As Someone Once Said To Dustin Hoffman ...

Fun With Plastic
Another in the Annals of Organic Farming Series

It's another drought year, and the landscape fabric is coming in quite handy. Unsightly, abominable stuff, really, but it has it's purpose. It keeps the sun off the soil. Laid down just after a rain shower, it locks the moisture down in the ground. The dirt under the fabric feels coil and moist, is still friable, when all else around is turned to dry powder. Worms come right up to the surface. Spiders and beetles frolic.
It chokes the weeds out. A pepper planted onto bare, tilled soil is, well, a pepper planted onto bare, tilled soil. Two weeks later it's another anonymous green stalk among the hordes.

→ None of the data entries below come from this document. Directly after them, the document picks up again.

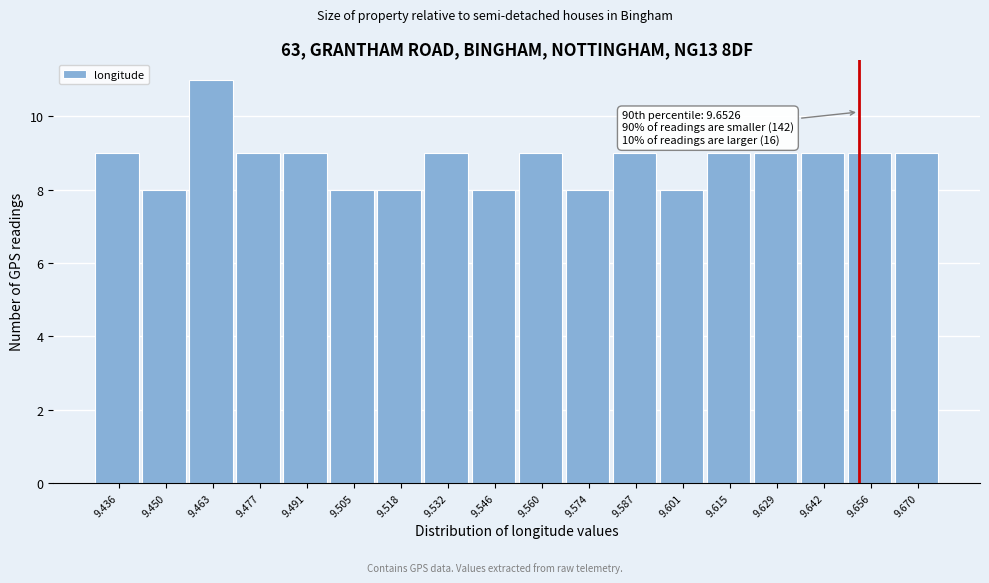

Which range on the x-axis has the tallest bar?

9.456 to 9.470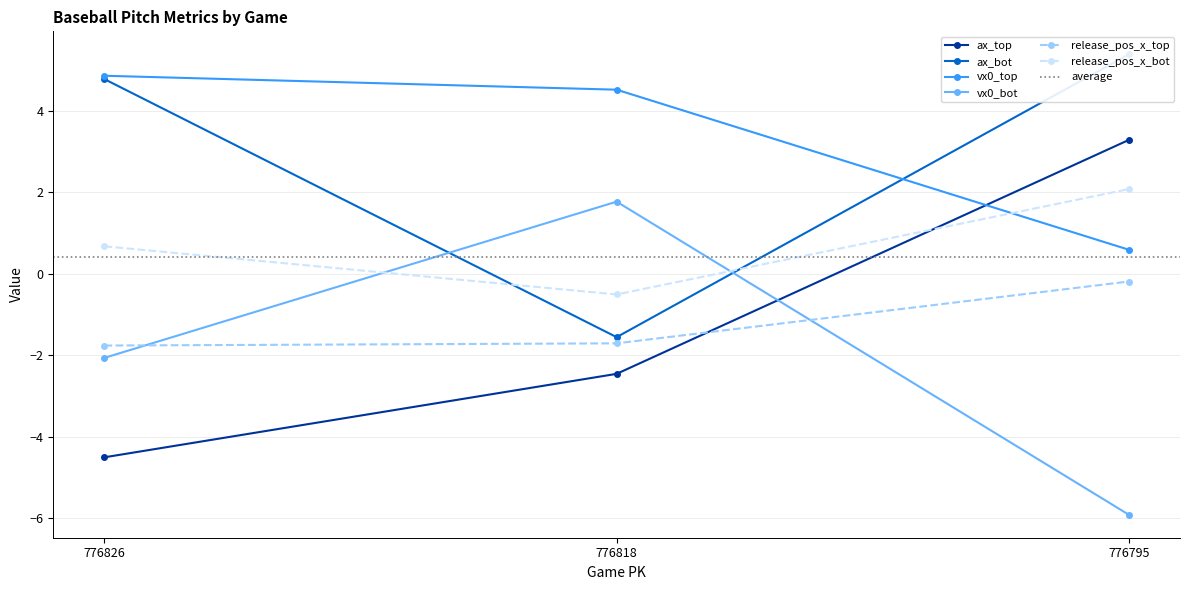

What is the average value of the ax_bot series?

2.9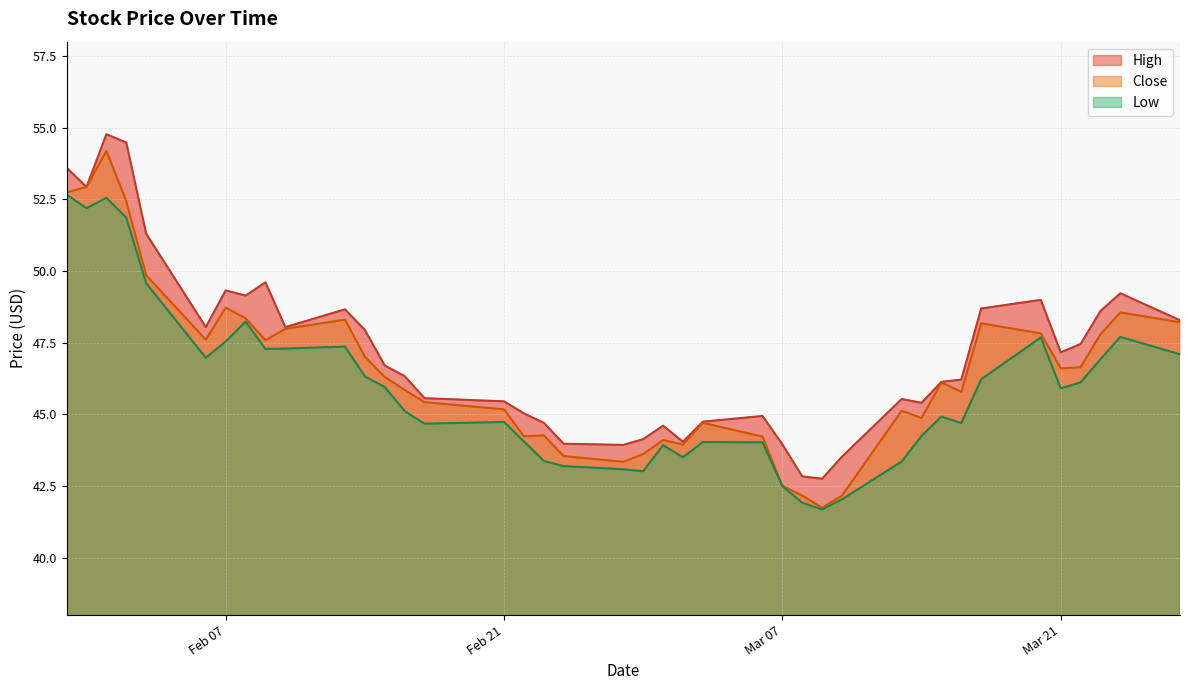

True or false: High and Close cross at least once.

False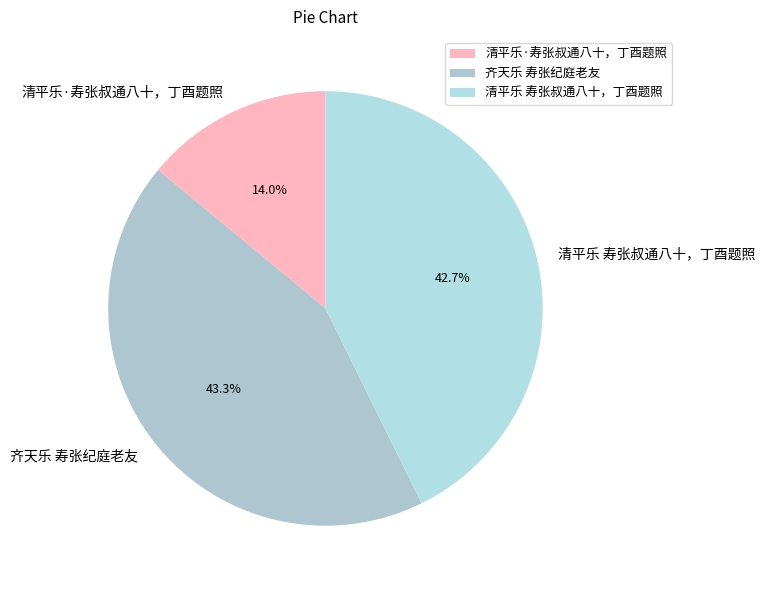

How many segments does this pie chart have?

3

A pepper planted onto landscape fabric remains just that through the season; a distinct entity, immediately identifiable. It's quite remarkable what you can do with your plants when you can find them. Why, you can check them for disease, you can water them, you can pick them. Nifty.
You rarely step on them.
Landscape fabric, whatever it's aesthetic limitations, might qualify as my single most valuable tool. It quickly pays for itself in non-lost crops. The time invested in laying it down is quickly repaid in non-weeding time. It absorbs the sun and warms the soil, but slows evaporation and keeps the soil moist.
But the inspiration for this post is none of the above. The inspiration for the above post was a remarkable little discovery I made this morning: Buckwheat has prop roots!
A volunteer buckwheat has sprouted up in the squash field, about three inches off center from the hole in the fabric. The buckwheat grew horizontally until it reached daylight, and then shot up toward the sky. I was impressed. Buckwheat is usually such a docile, even wimpy, little plant. I was surprised at the lengths it would go to to survive. But there it was - the plant needed a way out and it found one. It had sprouted roots along it's sideways portion, stubby little props like you see at the base of corn. That's another good thing about landscape fabric: it pushes buckwheat to its extremes.